▶ [AVAILABLE DATA]
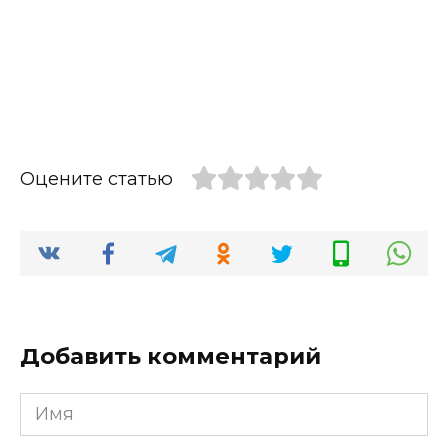
Оцените статью
Добавить комментарий
Имя
*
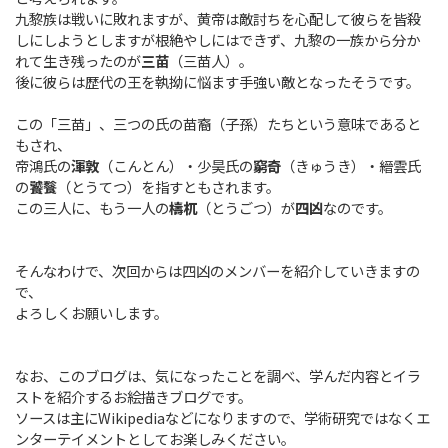
九黎族は戦いに敗れますが、黄帝は敵討ちを心配して彼らを皆殺
しにしようとしますが根絶やしにはできず、九黎の一族から分か
れて生き残ったのが
三苗
（三苗人）。
後に彼らは歴代の王を執拗に悩ます手強い敵となったそうです。
この「三苗」、三つの氏の苗裔（子孫）たちという意味であると
もされ、
帝鴻氏の
渾敦
（こんとん）・少昊氏の
窮奇
（きゅうき）・縉雲氏
の
饕餮
（とうてつ）を指すともされます。
この三人に、もう一人の
檮杌
（とうごつ）が
四凶
なのです。
そんなわけで、次回からは四凶のメンバーを紹介していきますの
で、
よろしくお願いします。
なお、このブログは、気になったことを調べ、学んだ内容とイラ
ストを紹介するお絵描きブログです。
ソースは主にWikipediaなどになりますので、学術研究ではなくエ
ンターテイメントとしてお楽しみください。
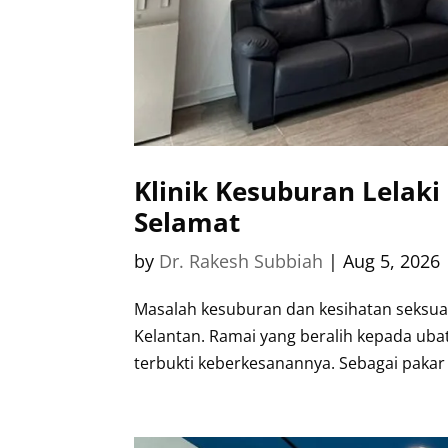
Klinik Kesuburan Lelaki
Selamat
by
Dr. Rakesh Subbiah
|
Aug 5, 2026
Masalah kesuburan dan kesihatan seksual l
Kelantan. Ramai yang beralih kepada ubat 
terbukti keberkesanannya. Sebagai pakar d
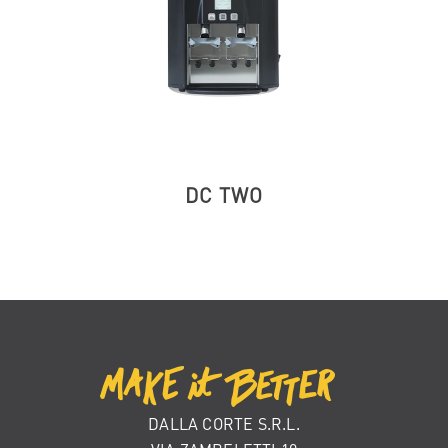
DC TWO
DALLA CORTE S.R.L.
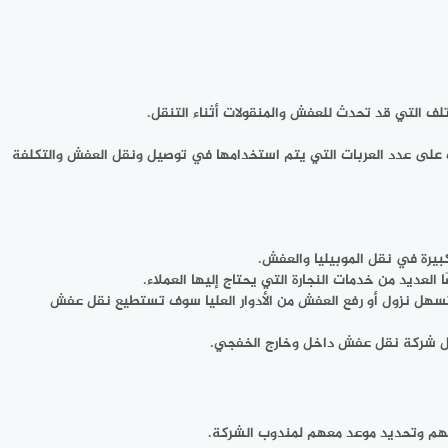
 التي قد تحدث للعفش والمنقولات أثناء التنقل.
 على عدد العربات التي يتم استخدامها في توصيل ونقل العفش والتكلفة
يرة في نقل الموبيليا والعفش.
لعديد من خدمات النجارة التي يحتاج إليها العملاء.
هل نزول أو رفع العفش من الأدوار العليا سوف تستطيع نقل عفش
فضل شركة نقل عفش داخل وخارج الخفجي.
ليهم وتحديد موعد معهم لمندوب الشركة.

▶ [TASK STATEMENT] Reproduce the data from the line with "Klinik Kesuburan Lelaki" through the final line, including both ends. Leave the pictures out of your answer.

▶ [OUTPUT OF THE TASK]
Klinik Kesuburan Lelaki
Selamat
by
Dr. Rakesh Subbiah
|
Aug 5, 2026
Masalah kesuburan dan kesihatan seksual l
Kelantan. Ramai yang beralih kepada ubat 
terbukti keberkesanannya. Sebagai pakar d
DC TWO
DALLA CORTE S.R.L.
 التي قد تحدث للعفش والمنقولات أثناء التنقل.
 على عدد العربات التي يتم استخدامها في توصيل ونقل العفش والتكلفة
يرة في نقل الموبيليا والعفش.
لعديد من خدمات النجارة التي يحتاج إليها العملاء.
هل نزول أو رفع العفش من الأدوار العليا سوف تستطيع نقل عفش
فضل شركة نقل عفش داخل وخارج الخفجي.
ليهم وتحديد موعد معهم لمندوب الشركة.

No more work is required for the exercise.